Già realizzati negli anni ’60 i “rilievi ottico-cinetici” sono costituiti da sovrapposizioni di strutture lamellari di vario colore su vari livelli che originano effetti contrastanti e variabili conseguentemente al movimento dello spettatore che diventa in questo modo attore dell’evento visivo. Stima: 15.000€/25.000€.

Andrea Raccagni, Senza titolo. olio su tela, 60x80, 1955
Andrea Raccagni, Senza titolo. olio su tela, 60×80, 1955 – Lotto 485 – Immagine da fabianiarte.com – Asta Fabiani n. 53

Un’opera del 1955 dell’imolese Andrea Raccagni (classe 1921) al lotto 485. L'”ultimo naturalista” come amava definirsi è stato artista eclettico oltre che uno dei pionieri dell’astrattismo italiano.

La sua prima produzione, a cui questo lotto può essere ricondotto, è caratterizzata da uno spiccato geometrismo caratterizzato dal tratto deciso, che nell’eredità di forme picassiane lascia in qualche modo presagire l’attrazione che eserciteranno su di lui il futurismo ed il concetto di velocità nella rappresentazione della città e del paesaggio tecnologico. Stima: 2.500€/4.500€.
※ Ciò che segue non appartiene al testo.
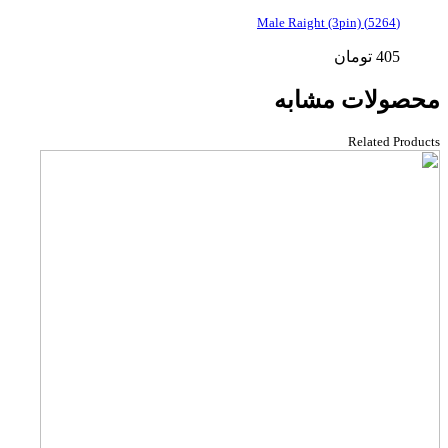
(5264) Male Raight (3pin)
405
تومان
محصولات مشابه
Related Products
Renato Natali, Scorcio di città con figure, 70x99
Renato Natali, Scorcio di città con figure, 70×99 – Lotto 607 – Immagine da fabianiarte.com – Asta Fabiani n. 53

Un bello “Scorcio di città con figure” al lotto 607 di Renato Natali, pittore labronico e post-macchiaiolo.

Opera di buone dimensioni, non troppo tarda anche se non datata, con la luce del vespro colta così com’è quando si fa sera a Livorno, ritratta come una nuova Parigi, città che l’artista amava e che ha dipinto fino alla morte con tenore vernacolare, fra risse e serenate, vicoli decadenti, popolane e marinai, notturni urbani e bettole malfamate. Stima: 7.500€/12.000€.